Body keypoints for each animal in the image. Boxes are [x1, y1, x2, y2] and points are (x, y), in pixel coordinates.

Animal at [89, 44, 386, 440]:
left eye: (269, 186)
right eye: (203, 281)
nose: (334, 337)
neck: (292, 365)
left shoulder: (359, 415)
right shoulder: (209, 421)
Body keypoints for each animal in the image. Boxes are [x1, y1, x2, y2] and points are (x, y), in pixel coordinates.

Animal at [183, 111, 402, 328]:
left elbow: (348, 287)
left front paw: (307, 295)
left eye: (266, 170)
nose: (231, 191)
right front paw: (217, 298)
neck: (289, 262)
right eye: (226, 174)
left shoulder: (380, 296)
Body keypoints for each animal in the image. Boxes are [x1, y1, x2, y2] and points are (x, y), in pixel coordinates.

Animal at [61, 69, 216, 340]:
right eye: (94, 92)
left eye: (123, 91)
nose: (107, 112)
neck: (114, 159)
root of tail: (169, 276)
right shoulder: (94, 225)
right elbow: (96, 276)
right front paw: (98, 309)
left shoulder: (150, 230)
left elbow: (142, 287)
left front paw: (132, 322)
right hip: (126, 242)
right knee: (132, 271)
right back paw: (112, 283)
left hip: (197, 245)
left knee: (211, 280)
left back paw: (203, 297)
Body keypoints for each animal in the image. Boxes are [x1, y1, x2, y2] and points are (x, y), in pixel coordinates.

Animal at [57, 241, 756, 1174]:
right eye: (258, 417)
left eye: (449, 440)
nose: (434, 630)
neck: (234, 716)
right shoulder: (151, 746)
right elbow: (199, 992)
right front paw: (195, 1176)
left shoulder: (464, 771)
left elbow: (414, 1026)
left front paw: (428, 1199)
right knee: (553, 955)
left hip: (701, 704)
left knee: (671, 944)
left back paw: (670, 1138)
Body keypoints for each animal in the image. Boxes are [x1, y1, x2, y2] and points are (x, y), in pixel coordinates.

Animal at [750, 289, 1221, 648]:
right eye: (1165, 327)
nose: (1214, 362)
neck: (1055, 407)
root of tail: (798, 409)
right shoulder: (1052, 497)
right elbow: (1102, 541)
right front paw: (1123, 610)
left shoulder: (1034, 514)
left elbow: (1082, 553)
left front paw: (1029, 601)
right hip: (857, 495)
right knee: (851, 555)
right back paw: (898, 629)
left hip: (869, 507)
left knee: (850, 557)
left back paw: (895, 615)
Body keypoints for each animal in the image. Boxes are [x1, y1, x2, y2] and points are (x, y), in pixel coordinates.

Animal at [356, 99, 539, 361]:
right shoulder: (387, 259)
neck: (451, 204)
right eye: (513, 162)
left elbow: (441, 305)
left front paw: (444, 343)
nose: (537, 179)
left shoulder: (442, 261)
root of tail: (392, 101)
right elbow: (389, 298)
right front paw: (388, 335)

### WORK TO BE COMPLETED:
For this exercise, transcribe all the records exactly.

### WRITTEN RESPONSE:
Body keypoints for each animal in the image. Boxes are [x1, y1, x2, y2] and points are (x, y), in pixel coordinates.

Animal at [89, 44, 386, 440]:
left eye: (269, 186)
right eye: (203, 281)
nose: (334, 337)
neck: (292, 365)
left shoulder: (359, 415)
right shoulder: (209, 421)
Body keypoints for each animal in the image. Boxes are [x1, y1, x2, y2] and points are (x, y), in pixel coordinates.

Animal at [183, 111, 402, 328]:
left elbow: (348, 287)
left front paw: (307, 295)
left eye: (266, 170)
nose: (231, 191)
right front paw: (217, 298)
neck: (289, 262)
right eye: (226, 174)
left shoulder: (380, 296)
Body keypoints for each animal in the image. Boxes are [x1, y1, x2, y2] and points are (x, y), in pixel coordinates.

Animal at [61, 69, 216, 340]:
right eye: (94, 92)
left eye: (123, 91)
nose: (107, 112)
neck: (114, 159)
root of tail: (169, 276)
right shoulder: (94, 225)
right elbow: (96, 276)
right front paw: (98, 309)
left shoulder: (150, 230)
left elbow: (142, 287)
left front paw: (132, 322)
right hip: (126, 242)
right knee: (132, 271)
right back paw: (112, 283)
left hip: (197, 245)
left knee: (211, 280)
left back paw: (203, 297)
Body keypoints for each animal in the image. Boxes are [x1, y1, x2, y2] and points are (x, y), in pixel coordinates.

Animal at [57, 241, 756, 1174]:
right eye: (258, 417)
left eye: (449, 440)
nose: (434, 630)
neck: (234, 716)
right shoulder: (151, 746)
right elbow: (199, 992)
right front paw: (195, 1176)
left shoulder: (464, 771)
left elbow: (414, 1026)
left front paw: (428, 1199)
right knee: (553, 955)
left hip: (701, 704)
left knee: (671, 944)
left back paw: (670, 1138)
Body keypoints for each animal in the image. Boxes are [x1, y1, x2, y2] and points are (x, y), in pixel coordinates.

Animal at [750, 289, 1221, 648]:
right eye: (1165, 327)
nose: (1214, 362)
neck: (1055, 407)
root of tail: (798, 409)
right shoulder: (1052, 497)
right elbow: (1102, 541)
right front paw: (1123, 610)
left shoulder: (1034, 514)
left elbow: (1082, 553)
left front paw: (1029, 601)
right hip: (857, 495)
right knee: (851, 555)
right back paw: (898, 629)
left hip: (869, 507)
left knee: (850, 557)
left back paw: (895, 615)
Body keypoints for each animal in the image. Boxes are [x1, y1, x2, y2] and points are (x, y), in pixel coordinates.

Animal at [356, 99, 539, 361]:
right shoulder: (387, 259)
neck: (451, 204)
right eye: (513, 162)
left elbow: (441, 305)
left front paw: (444, 343)
nose: (537, 179)
left shoulder: (442, 261)
root of tail: (392, 101)
right elbow: (389, 298)
right front paw: (388, 335)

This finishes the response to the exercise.